Conversation avec Monsieur Dior

Pour les 75 ans de la maison parisienne, Kim Jones, le directeur artistique des collections homme, rend hommage à la virtuosité de son fondateur en s’inspirant des premières créations féminines de ce dernier. Entre héritage et vision novatrice.  

La veste Bar lancée en 1947 lors du tout premier défilé Dior.

Dans l’atelier de prototypage de la rue Marignan, une dizaine d’artisans s’affairent pour donner vie aux idées de Kim Jones. « C’est ici qu’est née la veste Bar “nouvelle génération”, celle qui fait sensation dans la collection automne-hiver 2023 », explique, pleine de fierté, sa responsable, au milieu des portants, machines à coudre et patronages. Sur ladite veste, deux pinces latérales, au niveau de la taille, viennent appuyer cette dernière et donner un effet bombé, un côté « jupe corolle » caractéristique de la version originale.

Collection Dior Men automne/hiver 2023

On apprend, en effet, que ce nouveau modèle, au look pourtant si actuel, s’inspire d’une création de 1947. La veste Bar est même l’élément clé du fameux « New Look » élaboré par Christian Dior lors de son premier défilé. Soixante-quinze ans les séparent et la modernité de chacune de ces deux pièces reste intacte.

Un pont symbolique

Kim Jones s’est toujours inspiré de l’héritage de la maison. Mais, pour cette collection anniversaire, il s’est tout particulièrement intéressé aux débuts du couturier et à ses premières créations. Lors du défilé de la collection hiver 2023, place de la Concorde, on peut d’ailleurs entendre sa voix. « Une silhouette, des silhouettes apparaissent et s’imposent de plus en plus à l’imagination. Les croquis fixent ce travail de l’esprit […], pas comme une composition statique ; non, ce sont des silhouettes en mouvement. »

C’est sur le pont Alexandre III, reproduit à l’identique, que nous avons vu défiler celles, hybrides et romantiques, des mannequins de Kim. On ne peut s’empêcher d’y voir un pont symbolique entre le passé, le présent et l’avenir. Car, cette saison, il s’agit bien de cela, d’une réelle conversation avec Monsieur Dior et son génie créateur. 

Collection Dior Men automne/hiver 2023
Le Drapé Noué, 1953. (Document courtesy Dior)

Un héritage modernisé

« J’ai voulu me plonger dans les archives, dans la pureté des débuts de la Maison, dans son élan originel, explique le designer anglais. Nous nous sommes penchés sur les premières collections et nous nous sommes concentrés sur l’architecture, en utilisant ces éléments et en les transformant presque instinctivement en pièces masculines modernes, avec toujours cette joie de vivre qui est au cœur des créations de Christian Dior. » Kim Jones s’est donc régulièrement rendu dans le département « Dior Héritage », un lieu caché au fond d’une cour, toujours rue Marignan, où se trouve, soigneusement conservée, une partie du patrimoine de la maison, des premières créations aux croquis du créateur en passant par le moindre communiqué de presse. 

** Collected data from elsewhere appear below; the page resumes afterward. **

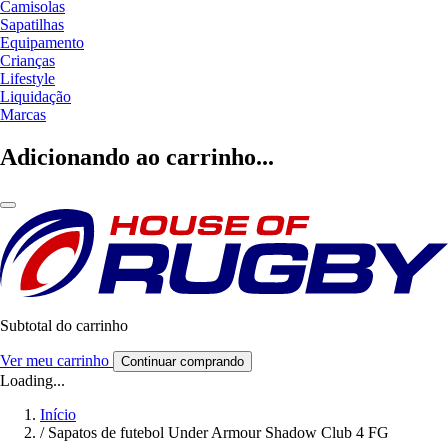
Camisolas
Sapatilhas
Equipamento
Crianças
Lifestyle
Liquidação
Marcas
Adicionando ao carrinho...
Subtotal do carrinho
Ver meu carrinho
Continuar comprando
Loading...
Início
/
Sapatos de futebol Under Armour Shadow Club 4 FG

Des roses aux motifs léopard

Le directeur artistique y a donc puisé les symboles, motifs, structures qui font les codes de l’univers de Christian Dior. Chaque look célèbre et revisite avec modernité ce riche héritage. Au-delà de la veste Bar, dont les courbes sophistiquées sculptent un manteau long ou un blazer en laine, on retrouve pêle-mêle l’étoile porte-bonheur du couturier, ses roses, le motif léopard imaginé en 1947 – Mizza Bricard, sa muse, en était folle – ou encore le gris Trianon, la couleur préférée de Monsieur Dior, en teinte dominante de la collection.

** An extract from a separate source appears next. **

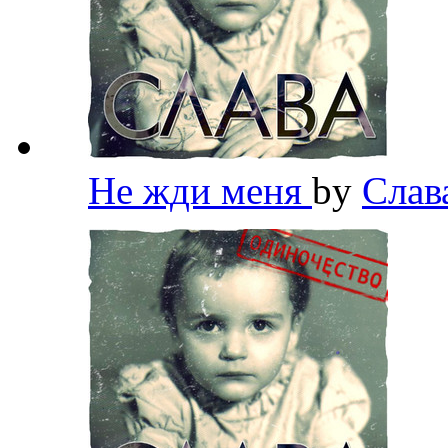
Не жди меня
by
Слав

Châle Pernelle de l’hiver 1950

Cette broderie s’inspire des brins de muguet qui figuraient sur une robe créée en 1953 pour Elizabeth Parke Firestone, une fidèle cliente américaine.

Le cannage, tiré du dossier de son fauteuil médaillon Louis XVI, devient un cuir matelassé. Les broderies de muguets figurant sur une création destinée à Madame Firestone, fidèle cliente, en 1953, ont été revisitées et s’apposent sur un bomber sport. Kim Jones s’est aussi inspiré de la robe iconique Miss Dior imaginée en 1949 pour créer ces myriades de fleurs, brodées à l’identique par les ateliers Lesage, sur des pulls tout juste éblouissants. Sur les manteaux, on reconnaît le Drapé Noué de l’hiver 1953 ou le col châle Pernelle de celui de 1950. Même Bobby, l’adorable petit Westie blanc, si cher au couturier, se retrouve brodé sur des chemises, cravates, pulls…  Une collection qui a du chien oui mais surtout qui témoigne d’une grande audace créative.